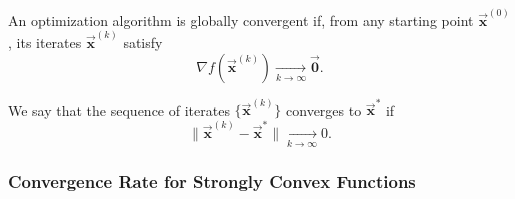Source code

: \documentclass[9pt, headings=standardclasses, parskip=half]{scrartcl}
\renewcommand{\emph}[1]{\textcolor{mypurple}{#1}}
\newcommand{\vect}[1]{\vec{\boldsymbol{#1}}}
\begin{document}
\begin{definition}
An optimization algorithm is globally convergent if, from any starting point \(\vect{x}^{(0)}\), its iterates \(\vect{x}^{(k)}\) satisfy
\[
\nabla f\left(\vect{x}^{(k)}\right) \xrightarrow[k \rightarrow \infty]{} \vect{0}.
\]
\end{definition}

\begin{definition}
We say that the sequence of iterates \(\{\vect{x}^{(k)}\}\) converges to \(\vect{x}^{*}\) if
\[
\|\vect{x}^{(k)}-\vect{x}^{*}\| \xrightarrow[k \rightarrow \infty]{} 0.
\]
\end{definition}

\subsubsection{Convergence Rate for Strongly Convex Functions}
\label{subsec:gd_strongly_convex}
\end{document}
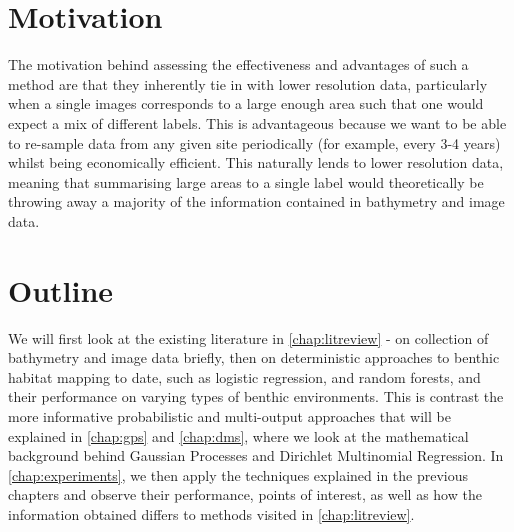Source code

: \section{Motivation}

The motivation behind assessing the effectiveness and advantages of such a method are that they inherently tie in with lower resolution data, particularly when a single images corresponds to a large enough area such that one would expect a mix of different labels. This is advantageous because we want to be able to re-sample data from any given site periodically (for example, every 3-4 years) whilst being economically efficient. This naturally lends to lower resolution data, meaning that summarising large areas to a single label would theoretically be throwing away a majority of the information contained in bathymetry and image data.

\section{Outline}

We will first look at the existing literature in \autoref{chap:litreview} - on collection of bathymetry and image data briefly, then on deterministic approaches to benthic habitat mapping to date, such as logistic regression, and random forests, and their performance on varying types of benthic environments. This is contrast the more informative probabilistic and multi-output approaches that will be explained in \autoref{chap:gps} and \autoref{chap:dms}, where we look at the mathematical background behind Gaussian Processes and Dirichlet Multinomial Regression. In \autoref{chap:experiments}, we then apply the techniques explained in the previous chapters and observe their performance, points of interest, as well as how the information obtained differs to methods visited in \autoref{chap:litreview}. 
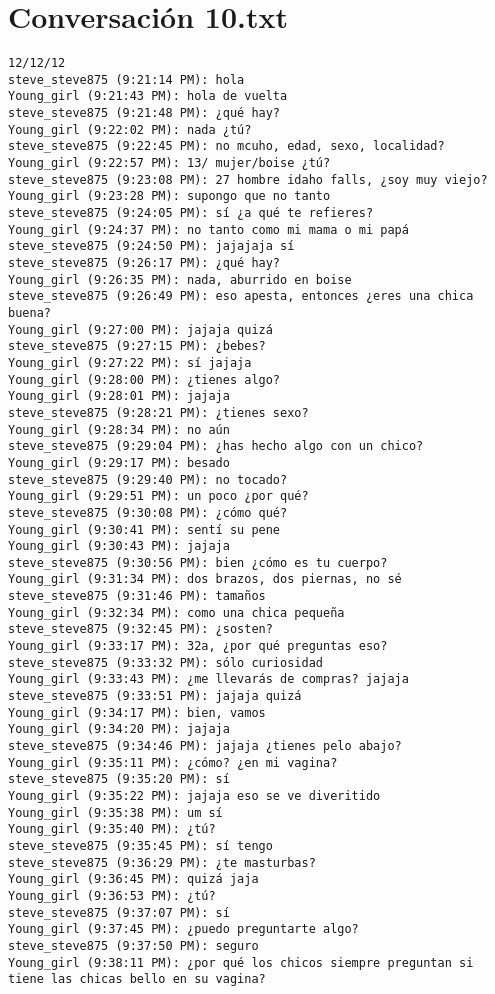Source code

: \section{Conversaci\'on 10.txt}

\begin{verbatim}
12/12/12
steve_steve875 (9:21:14 PM): hola
Young_girl (9:21:43 PM): hola de vuelta
steve_steve875 (9:21:48 PM): ¿qué hay?
Young_girl (9:22:02 PM): nada ¿tú?
steve_steve875 (9:22:45 PM): no mcuho, edad, sexo, localidad?
Young_girl (9:22:57 PM): 13/ mujer/boise ¿tú?
steve_steve875 (9:23:08 PM): 27 hombre idaho falls, ¿soy muy viejo?
Young_girl (9:23:28 PM): supongo que no tanto
steve_steve875 (9:24:05 PM): sí ¿a qué te refieres?
Young_girl (9:24:37 PM): no tanto como mi mama o mi papá
steve_steve875 (9:24:50 PM): jajajaja sí
steve_steve875 (9:26:17 PM): ¿qué hay?
Young_girl (9:26:35 PM): nada, aburrido en boise
steve_steve875 (9:26:49 PM): eso apesta, entonces ¿eres una chica buena?
Young_girl (9:27:00 PM): jajaja quizá
steve_steve875 (9:27:15 PM): ¿bebes?
Young_girl (9:27:22 PM): sí jajaja
Young_girl (9:28:00 PM): ¿tienes algo?
Young_girl (9:28:01 PM): jajaja
steve_steve875 (9:28:21 PM): ¿tienes sexo?
Young_girl (9:28:34 PM): no aún
steve_steve875 (9:29:04 PM): ¿has hecho algo con un chico?
Young_girl (9:29:17 PM): besado
steve_steve875 (9:29:40 PM): no tocado?
Young_girl (9:29:51 PM): un poco ¿por qué?
steve_steve875 (9:30:08 PM): ¿cómo qué?
Young_girl (9:30:41 PM): sentí su pene
Young_girl (9:30:43 PM): jajaja
steve_steve875 (9:30:56 PM): bien ¿cómo es tu cuerpo?
Young_girl (9:31:34 PM): dos brazos, dos piernas, no sé
steve_steve875 (9:31:46 PM): tamaños
Young_girl (9:32:34 PM): como una chica pequeña
steve_steve875 (9:32:45 PM): ¿sosten?
Young_girl (9:33:17 PM): 32a, ¿por qué preguntas eso?
steve_steve875 (9:33:32 PM): sólo curiosidad
Young_girl (9:33:43 PM): ¿me llevarás de compras? jajaja
steve_steve875 (9:33:51 PM): jajaja quizá
Young_girl (9:34:17 PM): bien, vamos
Young_girl (9:34:20 PM): jajaja
steve_steve875 (9:34:46 PM): jajaja ¿tienes pelo abajo?
Young_girl (9:35:11 PM): ¿cómo? ¿en mi vagina?
steve_steve875 (9:35:20 PM): sí
Young_girl (9:35:22 PM): jajaja eso se ve diveritido
Young_girl (9:35:38 PM): um sí
Young_girl (9:35:40 PM): ¿tú?
steve_steve875 (9:35:45 PM): sí tengo
steve_steve875 (9:36:29 PM): ¿te masturbas?
Young_girl (9:36:45 PM): quizá jaja
Young_girl (9:36:53 PM): ¿tú?
steve_steve875 (9:37:07 PM): sí
Young_girl (9:37:45 PM): ¿puedo preguntarte algo?
steve_steve875 (9:37:50 PM): seguro
Young_girl (9:38:11 PM): ¿por qué los chicos siempre preguntan si tiene las chicas bello en su vagina?

\end{verbatim}
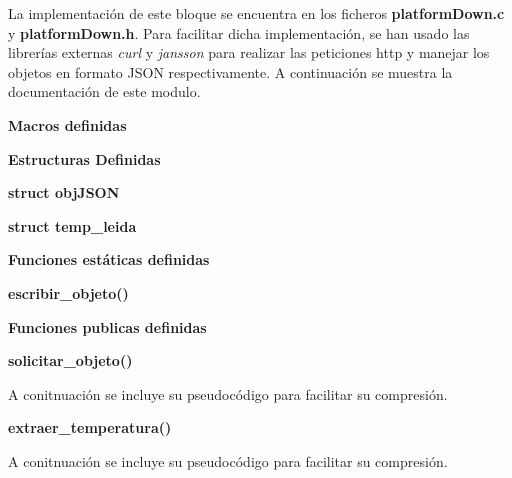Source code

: 	La implementación de este bloque se encuentra en los ficheros \textbf{platformDown.c} y \textbf{platformDown.h}. Para facilitar dicha implementación, se han usado las librerías externas \textit{curl} \cite{curl} y \textit{jansson} \cite{jansson} para realizar las peticiones http y manejar los objetos en formato JSON respectivamente. A continuación se muestra la documentación de este modulo.

\noindent\Large\textbf{Macros definidas}\label{adquisición:macros}



\noindent\Large\textbf{Estructuras Definidas}\label{adquisición:estructuras}

\normalsize\textbf{struct objJSON}\label{estructuraobjJSON}


\normalsize\textbf{struct temp\_leida}\label{estructuratempLeida}


\noindent\Large\textbf{Funciones estáticas definidas}\label{adquisicion:functEstaticas}

\normalsize\textbf{escribir\_objeto()}\label{adquisicion:escribirObjeto}



\noindent\Large\textbf{Funciones publicas definidas}\label{adquisicion:funPublicas}

\normalsize\textbf{solicitar\_objeto()}\label{adquisicion:solicitarObjeto}



A conitnuación se incluye su pseudocódigo para facilitar su compresión.



\normalsize\textbf{extraer\_temperatura()}\label{adquisicion:extraerTemperatura}



A conitnuación se incluye su pseudocódigo para facilitar su compresión.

Task requirements
Please determine how many lines of the listing above include the word "rightarrow" and state only that number.

Written reply
2